Caelan would love it if I'd put a full-size bag of potato chips in his lunch every day! Not only does being a life-long nutrion label reader stop me, but with potato chips costing $3 a bag, the rest of us would have to live off of Ramen noodles if I caved to that wish.
With the guilt of looking at all the unhealthy choices I was making with his lunch bag each day, knowing I was instilling habits in him that would carry into his adult years when his metabolism wouldn't be able to handle what I'd taught him to eat, I started working with him toward the end of his Freshman year to come up with some better alternatives. There was some complaining in the beginning. Once we passed that hurdle of believing he had to have cookies or a piece of cake with his lunch each day, things got much easier. Now I deal with his disappointment when he goes to fill his container with salad and I don't have any made.
While we've made progress with him voluntarily taking salad and a couple of pieces of fruit each day, the potato chip thing is still a bit of a struggle. He doesn't expect to have them every day. I try to put some in his lunch once a week. But the other 4 days, he still wants something salty and crunchy. We've found a couple of things that make both my budget and his tastbuds happy. Chex Mix and Wheat Thins. Sam's Club sells a big bag of Chex Mix that works well for us. It's still works out to be about the same price as potato chips but since neither Shawn or Will go looking to eat anything that healthy when searching for chips, a bag of Chex Mix lasts a lot longer around here than a bag of chips does.
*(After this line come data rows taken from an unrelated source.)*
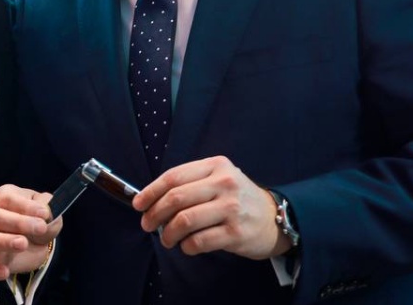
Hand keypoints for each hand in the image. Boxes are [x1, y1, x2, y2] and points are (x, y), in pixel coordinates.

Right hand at [0, 184, 60, 280]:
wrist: (39, 241)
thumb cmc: (40, 219)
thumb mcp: (48, 210)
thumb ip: (48, 206)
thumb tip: (45, 210)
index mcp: (5, 197)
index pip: (7, 198)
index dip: (25, 206)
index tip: (44, 214)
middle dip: (18, 223)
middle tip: (41, 228)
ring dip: (2, 242)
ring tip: (23, 244)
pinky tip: (5, 271)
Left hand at [133, 156, 287, 259]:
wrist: (274, 218)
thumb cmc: (237, 198)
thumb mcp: (218, 179)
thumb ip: (190, 183)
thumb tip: (150, 200)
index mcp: (216, 166)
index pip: (173, 177)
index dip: (150, 192)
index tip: (138, 204)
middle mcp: (225, 184)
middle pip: (176, 199)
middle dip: (154, 214)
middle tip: (147, 224)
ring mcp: (232, 208)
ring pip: (184, 221)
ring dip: (168, 233)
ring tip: (167, 239)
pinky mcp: (236, 233)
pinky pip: (199, 241)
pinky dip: (186, 246)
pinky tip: (187, 246)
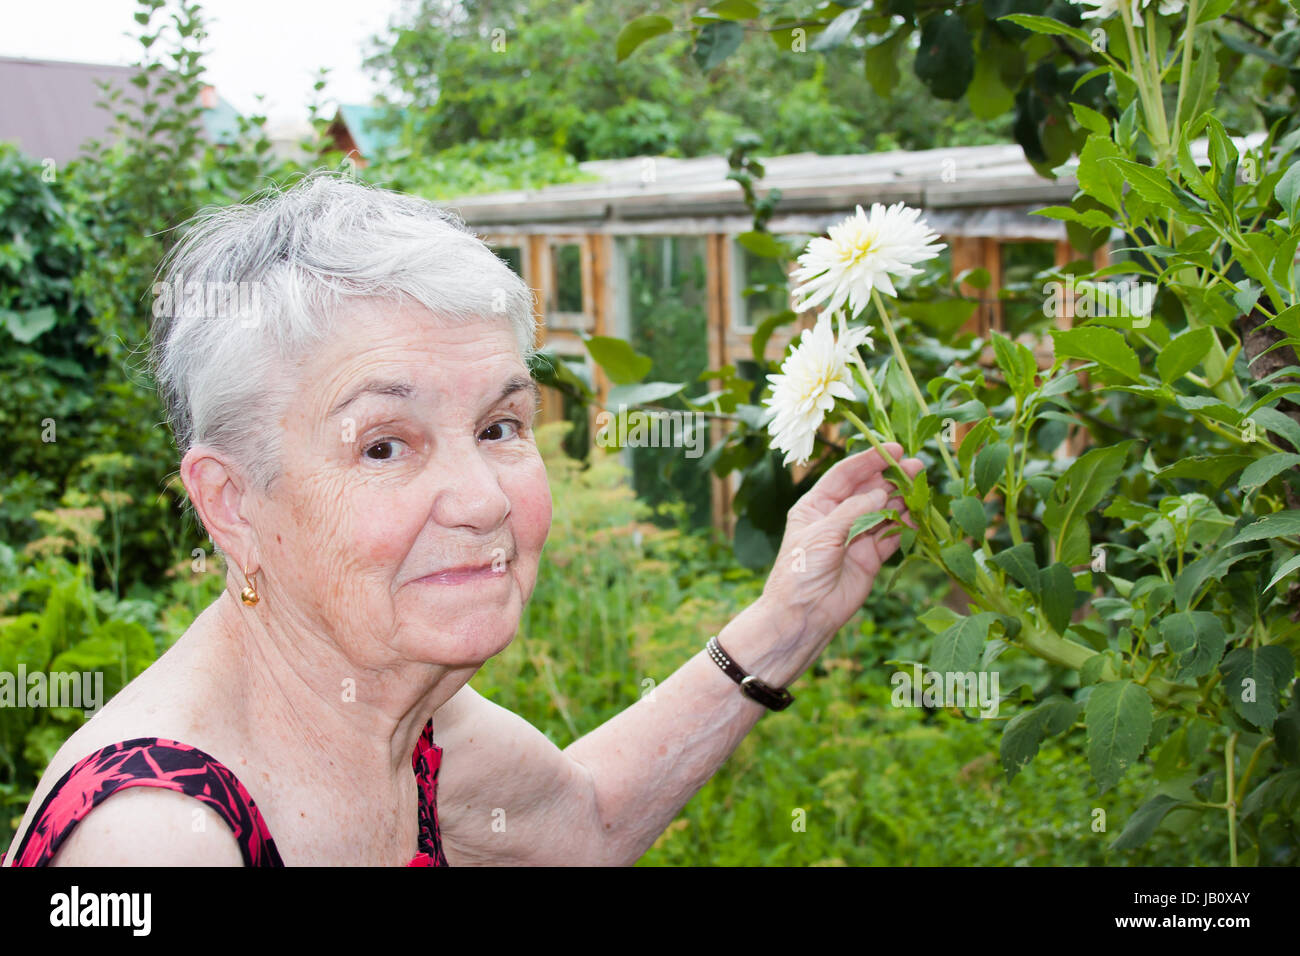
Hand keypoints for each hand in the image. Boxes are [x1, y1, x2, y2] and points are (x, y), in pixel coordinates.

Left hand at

Wheat Thins are a new discovery. The problem with them is I think they are outrageously priced. At $3.00 a box (which contains a bag half the size of a bag of chips) they end up being every bit as expensive. So last week, I began looking on the internet for a recipe for homemade Wheat Thins. I've been experimenting with this recipe from Recipeland.com.
This is my first batch and I learned a few things. First, this recipe calls for too much sugar. Second, when it says to roll the dough out to 1/8" inch thickness, it means to roll it out to 1/8" thickness, not between 1/4" and 1/2". Caelan affectionately renamed these Wheat Thicks. When the humor of that wore off, Shawn began calling them Wheat Bricks. Between all the jokes about broken teeth, developing diabetes, and watching Caelan trying to force his jaws closed with his hands as he ate them, he ended up praising me for being a good sport. We ate every one of them and he asked for more.
I made a second batch tonight and only used about 2 tablespoons of sugar. I think next time I'll use about 1/4 cup, although he really likes them the way they are. The problem is now Will won't eat them! I rolled them thinner this time and they are perfectly crispy.
I'll share some more of our healthier alternatives to potato chips and cookies in the future. If you have any suggestions for things that work in your own kids lunches, I'd love to hear about them!
Now I'll be working on trying not to associate the flavor of Wheat Thins/Thicks/Bricks with the communion wafers the Catholic church used when I was a kid!